Cardiovascular Toxicity: QT prolongation and ventricular arrhythmias including fatal Torsade de Pointes have been observed following oxaliplatin administration. ECG monitoring is recommended if therapy is initiated in patients with congestive heart failure, bradyarrhythmias, drugs known to prolong the QT interval, including Class Ia and III antiarrhythmics, and electrolyte abnormalities. Correct hypokalemia or hypomagnesemia prior to initiating oxaliplatin and monitor these electrolytes periodically during therapy. Avoid oxaliplatin in patients with congenital long QT syndrome.
Rhabdomyolysis: Rhabdomyolysis, including fatal cases, has been observed in patients treated with oxaliplatin. Discontinue oxaliplatin if any signs or symptoms of rhabdomyolysis occur.

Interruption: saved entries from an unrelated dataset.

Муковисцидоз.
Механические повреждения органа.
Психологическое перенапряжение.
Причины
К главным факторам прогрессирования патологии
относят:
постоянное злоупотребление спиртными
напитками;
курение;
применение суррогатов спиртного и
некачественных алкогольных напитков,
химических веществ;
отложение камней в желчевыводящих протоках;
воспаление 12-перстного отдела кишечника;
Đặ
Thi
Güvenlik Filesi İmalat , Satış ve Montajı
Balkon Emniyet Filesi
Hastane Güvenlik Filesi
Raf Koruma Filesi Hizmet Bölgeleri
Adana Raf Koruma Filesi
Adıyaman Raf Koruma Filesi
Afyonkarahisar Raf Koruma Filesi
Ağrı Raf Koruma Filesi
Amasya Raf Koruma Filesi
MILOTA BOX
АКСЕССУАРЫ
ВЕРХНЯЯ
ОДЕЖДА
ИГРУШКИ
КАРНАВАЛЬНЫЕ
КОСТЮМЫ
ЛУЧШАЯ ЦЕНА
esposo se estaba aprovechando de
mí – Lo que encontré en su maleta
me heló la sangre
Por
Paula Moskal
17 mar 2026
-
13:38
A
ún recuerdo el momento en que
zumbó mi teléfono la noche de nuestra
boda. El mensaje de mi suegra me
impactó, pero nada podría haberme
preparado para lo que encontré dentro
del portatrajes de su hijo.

Recommended Laboratory Tests: Standard monitoring of the white blood cell count with differential, hemoglobin, platelet count, and blood chemistries (including ALT, AST, bilirubin and creatinine) is recommended before each Oxaliplatin cycle. There have been reports of prolonged prothrombin time and INR occasionally associated with hemorrhage in patients who received Oxaliplatin plus 5-fluorouracil/leucovorin while on anticoagulants. Patients receiving Oxaliplatin plus 5-fluorouracil/leucovorin and requiring oral anticoagulants may require closer monitoring. Thrombocytopenia and immune-mediated thrombocytopenia have been observed with oxaliplatin. Rapid onset of thrombocytopenia and greater risk of bleeding have been observed in immune-mediated thrombocytopenia. In this case, consider discontinuing oxaliplatin.
Patients with Renal Impairment: The exposure (AUC) of unbound platinum in plasma ultrafiltrate tends to increase in renally impaired patients. Caution and close monitoring should be exercised when oxaliplatin is administered to patients with renal impairment. The starting oxaliplatin dose does not need to be reduced in patients with mild (creatinine clearance=50-80 mL/min) or moderate (creatinine clearance=30-49 mL/min) renal impairment. However, the starting dose of oxaliplatin should be reduced in patients with severe renal impairment (creatinine clearance <30 mL/min).
Use in Pregnancy: See Use in Pregnancy & Lactation section for further information.
Use in Children: The effectiveness of oxaliplatin in children has not been established. Oxaliplatin has been tested in 2 Phase I and 2 Phase II trials in 235 patients ages 7 months to 22 years with solid tumors and no significant activity observed.
The mean clearance in pediatric patients estimated by the population pharmacokinetic analysis was 4.7 L/h. The inter-patient variability of platinum clearance in pediatric cancer patients was 41%. Mean platinum pharmacokinetic parameters in ultrafiltrate were Cmax of 0.75±0.24 mcg/mL, AUC0-48 of 7.52±5.07 mcg·h/mL and AUCinf of 8.83±1.57 mcg·h/mL at 85 mg/m2 of oxaliplatin and Cmax of 1.10±0.43 mcg/mL, AUC0-48 of 9.74±2.52 mcg·h/mL and AUCinf of 17.3±5.34 mcg·h/mL at 130 mg/m2 of oxaliplatin.
Use in the Elderly: No significant effect of age on the clearance of ultrafilterable platinum has been observed.
No adjustment to starting dose was required in patients ≥65 years old.